Supplied text:
════
To investigate the mechanism behind the high performance of these materials, the phase composition and crystal structure of PLNSY, PLGNSY and PLGNCSY were analyzed by XRD, combined with Rietveld refinements (Fig. 4a and Supplementary Table 6). All materials exhibit a pure tetragonal structure (P4/mmm). The improvement in thermal compatibility was further assessed by measuring the thermal expansion coefficients (TECs). PLNSY shows a relatively lower TEC (18.21 × 10−6 K−1) compared to PBC (21.71 × 10−6 K−1), suggesting better compatibility with representative electrolytes such as YSZ, LSGM, BCZYYb (TEC:10.1-12.5 × 10−6 K−1)29,30,31, as shown in Fig. 4b. Figure 4c shows the variation in oxygen content of the electrodes under N2 from 50 to 800 °C. The oxygen non-stoichiometry of PLNSY is consistently higher than that of PBC (e.g., 5.1 vs. 5.39 at 800 oC), and the dynamic oxygen content significantly decreases by 0.49 (from 5.59 to 5.1), outperforming all other counterparts (PBC: 0.3, PLGNSY: 0.36, PLGNCSY: 0.37).
a Refined XRD patterns of the investigated materials. b Linear expansion (dL/L0) measured in an air atmosphere. c Oxygen non-stoichiometry increment analysis as a function of temperature. d ECR curves measured at 700 oC. e O 1 s XPS spectra. f Atomic-resolution STEM image and surface plot along the [001] zone axes of PLNSY. g Corresponding element mapping images for PLNSY. Rietveld refinement results from in situ TOF NPD for h PBC. i PLNSY. j Crystalline structure models of PLNSY. k Formation energy of Vo at the Ba-O plane in PBC and PLNSY. l DFT-calculated energy barriers for OER and ORR mechanisms on the air electrodes of PBC and PLNSY. m Mean squared displacement of hydrogen atoms in PBC and PLNSY. n Time-dependent evolution of proton diffusion pathways in PBC and PLNSY.
════
Entries provided:
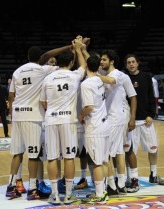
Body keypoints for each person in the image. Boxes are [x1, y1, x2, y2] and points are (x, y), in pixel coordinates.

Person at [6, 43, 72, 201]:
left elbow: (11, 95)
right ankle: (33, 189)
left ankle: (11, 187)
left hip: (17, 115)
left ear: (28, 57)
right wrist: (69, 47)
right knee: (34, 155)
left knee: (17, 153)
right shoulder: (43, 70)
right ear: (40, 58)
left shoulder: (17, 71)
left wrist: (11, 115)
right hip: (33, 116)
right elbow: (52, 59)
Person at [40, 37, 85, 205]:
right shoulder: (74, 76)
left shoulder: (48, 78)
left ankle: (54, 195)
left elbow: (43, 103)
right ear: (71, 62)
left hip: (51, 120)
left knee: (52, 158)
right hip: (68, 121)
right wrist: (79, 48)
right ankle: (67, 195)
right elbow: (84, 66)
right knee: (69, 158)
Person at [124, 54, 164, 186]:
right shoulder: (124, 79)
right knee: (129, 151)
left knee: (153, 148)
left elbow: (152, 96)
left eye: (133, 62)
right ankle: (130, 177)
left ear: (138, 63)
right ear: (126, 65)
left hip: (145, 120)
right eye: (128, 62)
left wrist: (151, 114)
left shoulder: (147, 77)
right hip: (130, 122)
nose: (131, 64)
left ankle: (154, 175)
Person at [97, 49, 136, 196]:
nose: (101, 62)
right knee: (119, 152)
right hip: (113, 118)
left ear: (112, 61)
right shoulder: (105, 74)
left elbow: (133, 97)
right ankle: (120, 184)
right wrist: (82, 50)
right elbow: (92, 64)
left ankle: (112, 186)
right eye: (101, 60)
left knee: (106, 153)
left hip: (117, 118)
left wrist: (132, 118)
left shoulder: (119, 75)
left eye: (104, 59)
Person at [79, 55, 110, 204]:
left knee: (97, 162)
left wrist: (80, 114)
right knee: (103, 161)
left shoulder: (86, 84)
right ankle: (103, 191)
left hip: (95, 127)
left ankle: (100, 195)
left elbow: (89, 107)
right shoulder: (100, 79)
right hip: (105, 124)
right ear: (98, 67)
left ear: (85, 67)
════
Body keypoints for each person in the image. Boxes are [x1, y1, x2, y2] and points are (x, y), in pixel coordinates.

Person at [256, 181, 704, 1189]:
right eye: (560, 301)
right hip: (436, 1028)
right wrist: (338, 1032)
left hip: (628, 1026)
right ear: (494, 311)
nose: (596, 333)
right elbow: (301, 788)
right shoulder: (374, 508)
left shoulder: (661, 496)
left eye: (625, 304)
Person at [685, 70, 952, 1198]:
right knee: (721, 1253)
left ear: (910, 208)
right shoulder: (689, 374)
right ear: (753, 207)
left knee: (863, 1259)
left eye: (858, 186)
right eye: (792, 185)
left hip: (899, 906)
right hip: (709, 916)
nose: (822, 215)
════
What you need to do:
(1) In the electrode materials text, what thermal expansion coefficient does PLNSY show?
(2) Update the part of the electrode materials text that opens with the words containing "a Refined XRD" and closes with "pathways in PBC and PLNSY.", putting "High-resolution" wherever "Atomic-resolution" appears.
(3) Go on with the electrode materials text from where it stops.

Task responses:
(1) 18.21 × 10−6 K−1

(2)
a Refined XRD patterns of the investigated materials. b Linear expansion (dL/L0) measured in an air atmosphere. c Oxygen non-stoichiometry increment analysis as a function of temperature. d ECR curves measured at 700 oC. e O 1 s XPS spectra. f High-resolution STEM image and surface plot along the [001] zone axes of PLNSY. g Corresponding element mapping images for PLNSY. Rietveld refinement results from in situ TOF NPD for h PBC. i PLNSY. j Crystalline structure models of PLNSY. k Formation energy of Vo at the Ba-O plane in PBC and PLNSY. l DFT-calculated energy barriers for OER and ORR mechanisms on the air electrodes of PBC and PLNSY. m Mean squared displacement of hydrogen atoms in PBC and PLNSY. n Time-dependent evolution of proton diffusion pathways in PBC and PLNSY.

(3)
The ion conduction properties were further compared using electrical conductivity relaxation (ECR) methods (Fig. 4d). When switching the PO2 from 0.21 atm to 0.1 atm, the relaxation time decreased from 2970 s (PBC) to 1366 s (PLNSY) at 700 °C, indicating accelerated oxygen ionic conduction in PLNSY, allowing it to reach new equilibrium more quickly. The oxygen-ion bulk diffusion coefficient (Dchem) and the oxygen surface exchange coefficient (Kchem) for PLNSY were calculated to be 8.63 × 10−6 cm2 s−1 (283.6% higher than PBC, 2.25 × 10−6 cm2 s−1) and 8.49 × 10−4 cm s−1 (62.3% higher than PBC, 5.23 × 10−4 cm s⁻¹), respectively. Furthermore, the low standard deviation of the fitting results (1.10% for PBC and 1.02% for PLNSY) demonstrates the reliability of our data. To further analyze surface oxygen species, the oxygen 1 s XPS curves were deconvoluted into four peaks (Fig. 4e), corresponding to lattice oxygen at 528.1 eV (P1), O− at 529.5 eV (P2), OH−/CO32– at 531.5 eV (P3), and adsorbed water (H2O) at 533.1 eV (P4). According to the fitting results in Supplementary Table 7, PLNSY has the highest ratio (1.49) of (P2 + P3)/P4 among all the materials (PBC:0.6, PLGNCSY:1.03, PLGNSY: 1.01), suggesting the highest concentration of surface Vo, consistent with TGA results. Focusing on the best-performing material, PLNSY, aberration-corrected transmission electron microscopy (AC-TEM) was used to reveal its fine structure. The configuration of PLNSY can be clearly seen from the atomic high-angle annular dark-field (HAADF)-STEM images along the [001] zone axes (Fig. 4f). Figure 4g displays the surface plots of PLNSY, depicting the intensity of the atomic columns. HAADF-STEM combined with X-ray energy dispersive spectrum (EDS) confirmed that the elements Pr, La, Nd, Y, Sm, Ba, and Co were uniformly distributed within the particles. These findings strongly indicate that a pure-phase PLNSY electrode material has been successfully fabricated.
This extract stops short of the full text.